━━ DATA TO USE

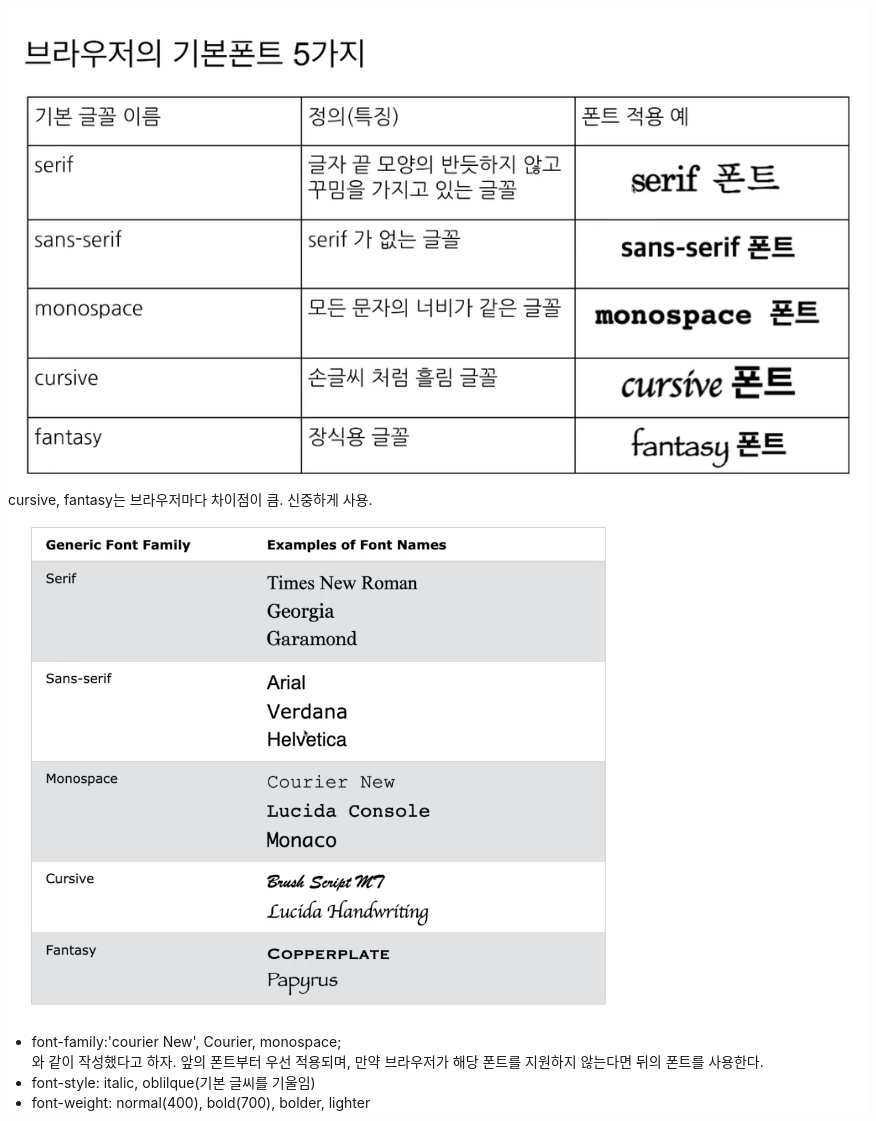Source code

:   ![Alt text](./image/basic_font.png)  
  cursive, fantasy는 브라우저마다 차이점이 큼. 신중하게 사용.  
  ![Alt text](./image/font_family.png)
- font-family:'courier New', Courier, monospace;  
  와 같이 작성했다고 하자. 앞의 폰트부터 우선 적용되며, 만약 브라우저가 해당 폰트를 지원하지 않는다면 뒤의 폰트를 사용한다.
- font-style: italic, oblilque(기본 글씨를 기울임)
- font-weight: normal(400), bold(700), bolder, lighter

━━━━
━━ DATA TO USE

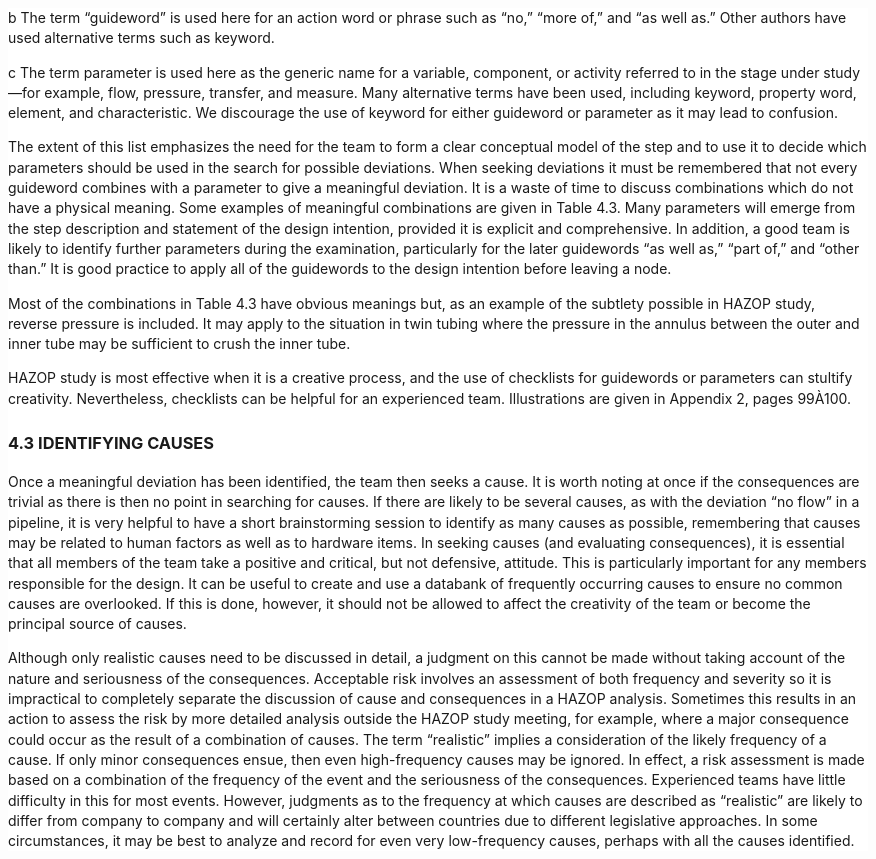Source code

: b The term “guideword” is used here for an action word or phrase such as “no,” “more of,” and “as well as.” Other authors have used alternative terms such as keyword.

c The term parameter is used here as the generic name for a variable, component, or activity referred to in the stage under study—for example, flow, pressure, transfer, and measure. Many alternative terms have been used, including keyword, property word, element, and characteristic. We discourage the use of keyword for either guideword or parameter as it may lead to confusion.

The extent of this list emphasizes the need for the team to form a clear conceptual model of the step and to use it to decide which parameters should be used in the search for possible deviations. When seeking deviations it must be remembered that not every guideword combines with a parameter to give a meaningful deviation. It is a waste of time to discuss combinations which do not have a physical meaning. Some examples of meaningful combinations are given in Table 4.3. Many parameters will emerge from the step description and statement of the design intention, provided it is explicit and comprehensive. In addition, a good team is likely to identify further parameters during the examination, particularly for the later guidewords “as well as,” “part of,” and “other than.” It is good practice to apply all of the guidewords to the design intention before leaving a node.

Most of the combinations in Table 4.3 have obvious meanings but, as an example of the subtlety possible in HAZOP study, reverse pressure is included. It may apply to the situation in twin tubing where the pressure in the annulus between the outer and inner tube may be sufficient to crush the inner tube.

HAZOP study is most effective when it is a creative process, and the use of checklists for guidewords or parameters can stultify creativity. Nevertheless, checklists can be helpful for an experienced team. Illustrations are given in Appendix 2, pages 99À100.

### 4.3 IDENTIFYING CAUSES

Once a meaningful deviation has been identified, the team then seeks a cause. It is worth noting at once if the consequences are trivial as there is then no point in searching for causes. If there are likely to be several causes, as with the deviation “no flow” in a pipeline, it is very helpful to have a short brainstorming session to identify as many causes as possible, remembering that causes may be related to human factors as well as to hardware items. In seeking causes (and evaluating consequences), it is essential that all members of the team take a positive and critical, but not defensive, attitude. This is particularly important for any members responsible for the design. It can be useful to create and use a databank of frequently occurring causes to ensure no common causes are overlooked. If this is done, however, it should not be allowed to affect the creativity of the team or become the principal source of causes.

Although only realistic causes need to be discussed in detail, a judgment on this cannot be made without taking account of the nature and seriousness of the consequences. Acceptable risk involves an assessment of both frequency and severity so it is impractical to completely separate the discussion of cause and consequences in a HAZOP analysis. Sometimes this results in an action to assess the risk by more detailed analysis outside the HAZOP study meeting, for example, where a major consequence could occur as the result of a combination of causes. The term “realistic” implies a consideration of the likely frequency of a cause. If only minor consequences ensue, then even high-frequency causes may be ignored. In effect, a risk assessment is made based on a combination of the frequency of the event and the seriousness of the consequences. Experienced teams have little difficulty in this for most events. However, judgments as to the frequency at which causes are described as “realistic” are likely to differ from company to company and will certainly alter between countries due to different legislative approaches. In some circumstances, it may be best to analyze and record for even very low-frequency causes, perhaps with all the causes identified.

━━━━

ASSIGNED TASK: Swap "alternative terms" for "other names" in everything from the line containing "such as keyword." down to the line containing "The extent of", changing nothing else, and give back only those lines.

RESULT OF THE EXERCISE:
: b The term “guideword” is used here for an action word or phrase such as “no,” “more of,” and “as well as.” Other authors have used other names such as keyword.

c The term parameter is used here as the generic name for a variable, component, or activity referred to in the stage under study—for example, flow, pressure, transfer, and measure. Many other names have been used, including keyword, property word, element, and characteristic. We discourage the use of keyword for either guideword or parameter as it may lead to confusion.

The extent of this list emphasizes the need for the team to form a clear conceptual model of the step and to use it to decide which parameters should be used in the search for possible deviations. When seeking deviations it must be remembered that not every guideword combines with a parameter to give a meaningful deviation. It is a waste of time to discuss combinations which do not have a physical meaning. Some examples of meaningful combinations are given in Table 4.3. Many parameters will emerge from the step description and statement of the design intention, provided it is explicit and comprehensive. In addition, a good team is likely to identify further parameters during the examination, particularly for the later guidewords “as well as,” “part of,” and “other than.” It is good practice to apply all of the guidewords to the design intention before leaving a node.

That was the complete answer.